Un mouvement de poignet et le lourd bouquin traverse la pièce, pages affolées, avant de rebondir contre une rangée de Larteguy pour s’écraser sur le carrelage comme un pélican crevé. La brutalité exagérée du geste fait rigoler Msieu Poncet. Zykë se laisse tomber sur une caisse marquée « Alpinisme ». Elle craque méchamment sous le poids mais tient le coup.
Zykë :
Je connais le sujet. Mon père était un colon. Pour lui, pas de mystère : il y avait les blancs d’un côté, de l’autre les bougnoules. Le blanc : le chef. Le bougnoule : ta gueule. Le jour où le Maroc est devenu indépendant, il y avait des manifestations dans les rues. Les gens fêtaient ça. Lui, il s’est mis sur le balcon de l’appartement et il tiré dans la foule avec son colt en gueulant. Il était en colère. Vraiment en colère. Pour lui, que les Marocains soient contents de se débarrasser des français, c’était une insulte.
Il reste silencieux un moment, paumé dans d’amères pensées, continuant de tirer sur le pétard. La lumière crue des néons creuse les rides de son visage amaigri. Msieu Poncet continue d’explorer la mine des anciens Marabout, murmurant les noms entre ses dents.
Msieu Poncet :
Nick Jordan… Bien oublié, celui-là… « La Bête Noire », je l’ai lu… Jo Gaillard… « Les Forbans Des Îles Australes »… « Le Chalutier Des Lofoten »… Doc Savage… L’homme de bronze et ses potes barjos…
Zykë :
Moi, je me suis donné les mêmes règles. Dans mes convois en Afrique, j’étais « Patron Charlie ». C’était mon personnage. Je le jouais à fond. Celui qui gueule tout le temps et qui met des coups de pieds aux culs des bamboulas.
Msieu Poncet gagne une étagère consacrée aux explorateurs. Les bouquins sont en vrac. Il fouille dans le tas. Les vieux noms magiques de la colonisation défilent. Savorgnan de Brazza, Caillé, Galton… Les aventuriers d’Amérique, Cartier, Vespucci, Lewis et Clarck… Les cinglés des glaces polaires, Victor, Malaurie, Shackleton… Cherry-Garrard et son Le Pire Voyage Au Monde…
Zykë :
À la mine d’or, pareil. Il fallait que je sois le roi. Je me foutais de ce que pensaient les Ticos. Je leur foutais la trouille pour les obliger à creuser. L’or, c’était à moi. Tu y touches, je t’arrache les couilles.
Msieu Poncet :
Tu penses que tu t’es gouré ?
Zykë se fige. Son regard durcit. Msieu Poncet, connaissant ces yeux-là, se traite d’andouille et vérifie, par réflexe, la distance qui le sépare de la porte.

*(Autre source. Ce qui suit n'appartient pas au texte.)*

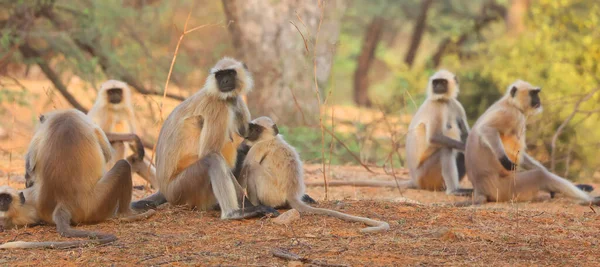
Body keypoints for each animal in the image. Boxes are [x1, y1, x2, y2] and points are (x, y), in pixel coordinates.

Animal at [0, 110, 155, 250]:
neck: (63, 114)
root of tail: (62, 203)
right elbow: (106, 153)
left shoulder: (40, 133)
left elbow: (29, 171)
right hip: (95, 205)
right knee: (123, 165)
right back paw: (127, 215)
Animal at [132, 57, 278, 219]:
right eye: (219, 75)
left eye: (230, 73)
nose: (225, 81)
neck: (226, 100)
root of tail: (165, 190)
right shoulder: (217, 106)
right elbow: (210, 152)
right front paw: (250, 206)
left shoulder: (237, 102)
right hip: (181, 189)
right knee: (212, 159)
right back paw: (233, 213)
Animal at [308, 70, 472, 196]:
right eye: (435, 83)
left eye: (442, 82)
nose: (437, 87)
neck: (444, 101)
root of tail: (415, 179)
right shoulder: (435, 106)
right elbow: (434, 137)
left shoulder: (456, 105)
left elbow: (466, 135)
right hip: (426, 175)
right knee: (446, 149)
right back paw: (453, 190)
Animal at [458, 80, 596, 207]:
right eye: (533, 93)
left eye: (537, 93)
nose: (538, 99)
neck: (511, 103)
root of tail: (479, 190)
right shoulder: (510, 114)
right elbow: (485, 128)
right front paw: (505, 161)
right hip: (504, 188)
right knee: (540, 176)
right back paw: (592, 200)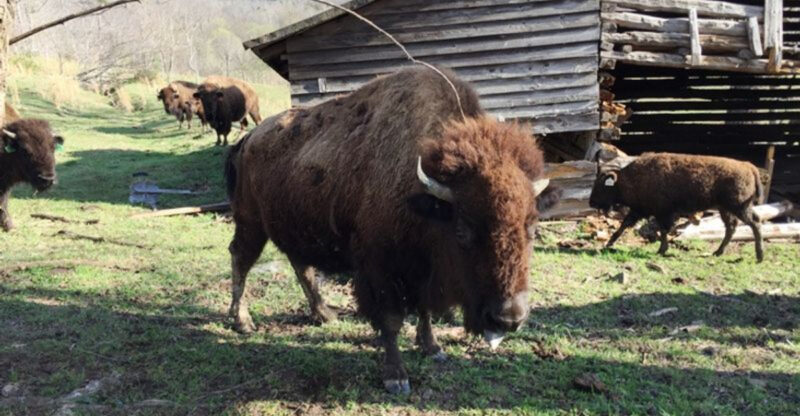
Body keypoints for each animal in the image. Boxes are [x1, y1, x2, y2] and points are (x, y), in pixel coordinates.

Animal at [224, 68, 560, 393]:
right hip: (251, 223)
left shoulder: (421, 271)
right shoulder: (380, 270)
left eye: (531, 228)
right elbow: (391, 320)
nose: (509, 318)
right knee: (241, 259)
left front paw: (432, 347)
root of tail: (249, 139)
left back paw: (324, 314)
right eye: (463, 230)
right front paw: (396, 377)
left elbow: (424, 310)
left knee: (300, 266)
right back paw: (242, 321)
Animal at [590, 152, 764, 262]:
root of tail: (748, 166)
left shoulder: (663, 213)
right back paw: (718, 252)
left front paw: (661, 250)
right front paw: (609, 243)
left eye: (601, 185)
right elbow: (624, 225)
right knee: (732, 227)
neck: (629, 179)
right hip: (726, 209)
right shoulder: (639, 210)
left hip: (739, 207)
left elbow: (663, 230)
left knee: (754, 223)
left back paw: (759, 256)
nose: (591, 202)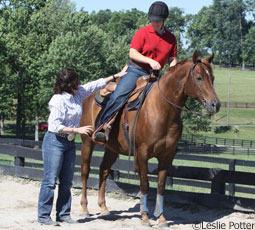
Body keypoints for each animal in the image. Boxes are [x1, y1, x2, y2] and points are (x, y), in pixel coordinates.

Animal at [79, 50, 221, 226]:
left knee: (103, 170)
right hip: (87, 141)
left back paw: (104, 208)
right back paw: (84, 208)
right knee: (85, 171)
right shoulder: (142, 153)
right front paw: (145, 217)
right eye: (199, 77)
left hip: (112, 148)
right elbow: (145, 184)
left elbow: (160, 186)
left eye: (212, 78)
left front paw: (161, 218)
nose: (215, 104)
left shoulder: (167, 155)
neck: (162, 110)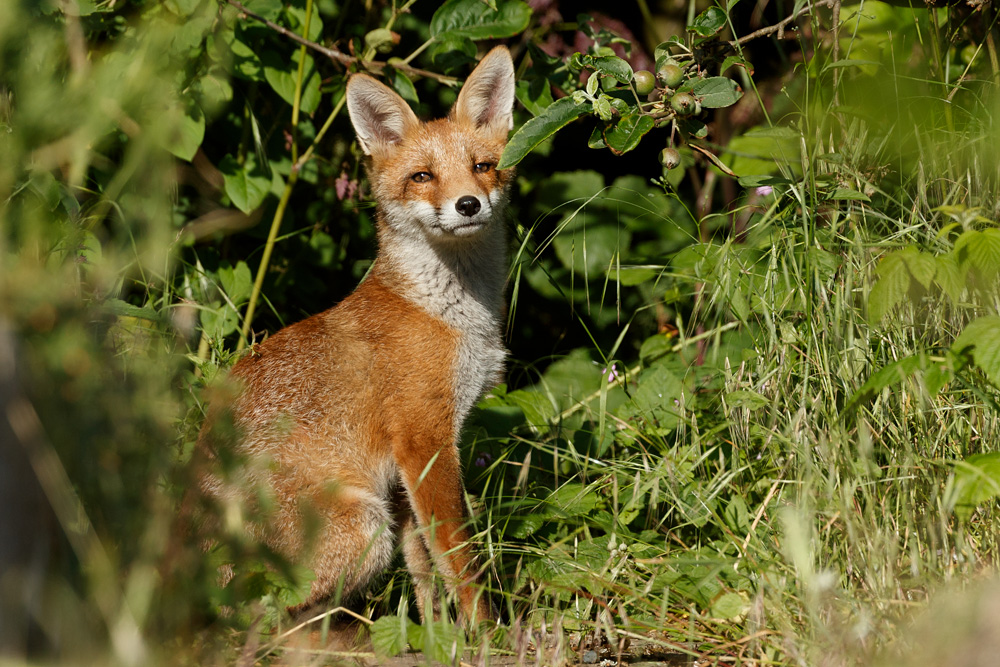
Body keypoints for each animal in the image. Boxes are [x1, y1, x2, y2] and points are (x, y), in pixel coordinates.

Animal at [199, 46, 516, 626]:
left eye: (482, 167)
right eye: (422, 176)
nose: (467, 205)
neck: (446, 313)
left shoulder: (405, 471)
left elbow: (423, 568)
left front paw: (437, 635)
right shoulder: (424, 440)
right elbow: (460, 561)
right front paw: (487, 633)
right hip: (363, 526)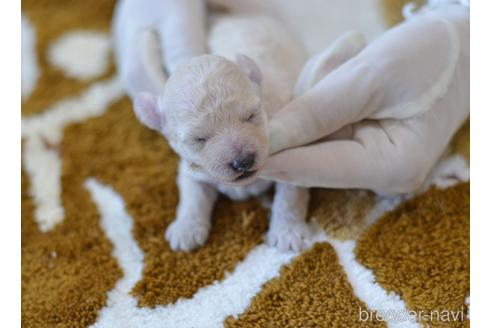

Zykë (calme, continuant à réfléchir) :
Je suis un homme d’action. L’action, c’est : « oui, non », « blanc, noir », « copain, enculé ». On s’en fout, de la réponse, parce que c’est toujours de l’action. Par conséquent, on ne se plante jamais. Ce sont les intellos qui se trompent.
Msieu Poncet (enhardi) :
Écrivain, c’est un genre d’intellectuel, non ?
Zykë :
Justement, Fils. Ça fait quinze bouquins que je gamberge.
Msieu Poncet :
Tu as des conclusions ?
Zykë :
Ouais. Je me dis que les types du Tiers-monde ne sont pas des abrutis. Ils savent exactement ce qu’il s’est passé. Les Occidentaux peuvent bien se déguiser en touristes ou en humanitaires, c’est foutu. Les gens sont en colère et ils ne pardonneront pas.
Il soupire, émet un raclement de gorge, comme un écho de sa quinte de toux, et tend le joint à Msieu Poncet, qui tire prudemment dessus.
Zykë :
C’est bien, Bob Morane ?
Msieu Poncet (se retenant de tousser en s’envoyant un coup de poing sur la nuque) :
Ça a vieilli. Mais ça m’a bien fait rêver, gamin. Rêver d’aventures.